Operazione "Ulisse": i nostri capolavori tornano a casa

Massimo Scambelluri

Dopo aver attraversato mezza Europa e fatto bella mostra di sé in alcune dimore gentilizie di Brera e dell’esclusivo Faubourg St. Honoré di Parigi, torna a casa – unitamente ad altri 87 capolavori che erano ritenuti ormai perduti – l’ipnotico affresco pompeiano, strappato nel corso degli anni ’70 da una domus di Oplontis, l’attuale Torre Annunziata, uno dei centri colpiti dalla storica eruzione.
Si tratta di un lacerto di decorazione parietale, con templi, giardini, fontane, un’agorà ed una residenza cintata, riconducibile con ogni probabilità ad uno degli ambienti della Villa di Poppea Sabina, moglie di Nerone, ed ascrivibile al I sec. d. C.

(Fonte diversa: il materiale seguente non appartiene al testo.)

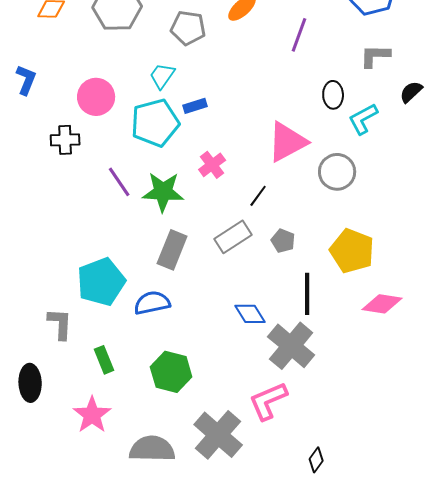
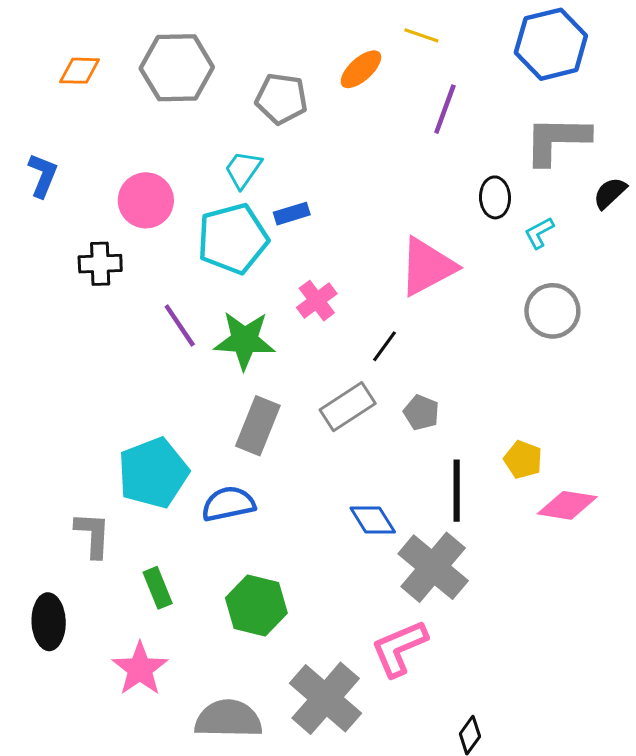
gray L-shape: (375, 56) -> (557, 140), size x1.5
cyan L-shape: (363, 119) -> (539, 233), size x0.7
gray circle: (337, 172) -> (552, 311), moved
yellow pentagon: (352, 251) -> (523, 460), moved, size x0.6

L’affresco era confluito nella collezione di un importante magnate dell’editoria francese, unitamente ad altri capolavori dell’archeologia etrusca, gnathia e magno-greca tutti recuperati dalle Fiamme Gialle. Tra le opere figura un corpus di straordinari vasi canosini dalle forme globulari (un askos listato a decorazione bicroma ed un altro con decorazione plastica, entrambi ascrivibili al IV sec. a. C.) ed una serie di vasi attici coevi, a figure rosse e a figure nere, veicolati in Etruria dagli empori del Mediterraneo, tra cui una rara Kalpis ed una ricca selezione di crateri a campana ed a calice.
Le opere tornano in Italia al termine di una complessa operazione d’intelligence condotta dai finanzieri del Nucleo di Polizia Tributaria della Capitale anche attraverso rogatorie che hanno interessato gran parte dei paesi dell’Europa occidentale – Svizzera, Francia e Spagna in primis – nelle cui collezioni gentilizie erano confluiti i reperti fin dagli anni ’80.
Unitamente ai reperti del passato e che presto verranno musealizzati e restituiti alla fruizione pubblica, i militari operanti – sotto la direzione della Procura della Repubblica capitolina, nella persona del Sostituto Procuratore Dott. Paolo Giorgio Ferri – sono addivenuti al sequestro di un ensemble di dipinti recanti le firme dei più autorevoli maestri dell’Impressionismo: Renoir, Picasso, Modigliani, Monet, Degas ed i più recenti Fontana, De Chirico e Schifano, solo per citarne alcuni, rivelatisi poi delle ignobili croste corredate da prestigiose attribuzioni. Le opere, rinvenute in un’insospettabile residenza della “Milano bene”, erano state create ad artem per fornire garanzie ed accedere a linee di credito privilegiato presso ignari istituti di credito.
Grandissimo lo stupore dei finanzieri del Comando Provinciale di Roma nel trovarsi al cospetto di opere di così apparente pregio e levatura, tutte scortate – appare superfluo precisarlo – dall’expertise di compiacenti personaggi del mondo critico-scientifico.
Nel corso dell’operazione è stato rinvenuto e sequestrato anche il materiale impiegato per la falsificazione nonché la strumentazione tecnica utilizzata a tale scopo.
L’abbrivio dell’Operazione Ulisse – che con l’eroe epico ha in comune il felice epilogo del ritorno al suolo natio – era stato fornito agli inquirenti da una serie di elementi che riconducevano al saccheggio di siti sepolcrali dell’Etruria: i corredi funerari, sculture, vasi e suppellettili venivano ricettati dai c.d. tombaroli ed immessi nell’indotto clandestino attraverso il Porto Franco di Ginevra e da lì avviati sulle rotte asiatiche dei mercati sino-nipponici, certamente più remunerativi rispetto a quelli occidentali.
Il sodalizio operava tra il Lazio, la Toscana e la Lombardia, con base operativa nella centralissima Place Vendome, nella Capitale Francese, in un principesco resort.
Ammonta a 31 il numero dei denunciati nel corso dell’intera operazione, che ha consentito il recupero alla fruizione pubblica di oltre 400 reperti di inestimabile valore scientifico ed il sequestro di 22 dipinti recanti false attribuzioni e che avrebbero inquinato il mercato internazionale dell’arte.